== Requirement ==
Repeat the text of each item below word for word, leaving out the pictures.

*-*-*

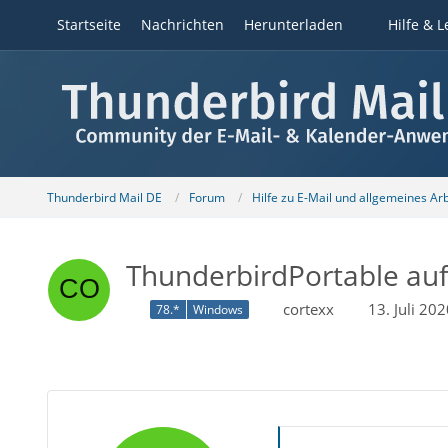
Startseite
Nachrichten
Herunterladen
Hilfe & L
Thunderbird Mail DE
Forum
Hilfe zu E-Mail und allgemeines Ar
ThunderbirdPortable auf
cortexx
13. Juli 20
78.*
Windows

*-*-*

== Response below ==
Startseite
Nachrichten
Herunterladen
Hilfe & L
Thunderbird Mail DE
Forum
Hilfe zu E-Mail und allgemeines Ar
ThunderbirdPortable auf
cortexx
13. Juli 20
78.*
Windows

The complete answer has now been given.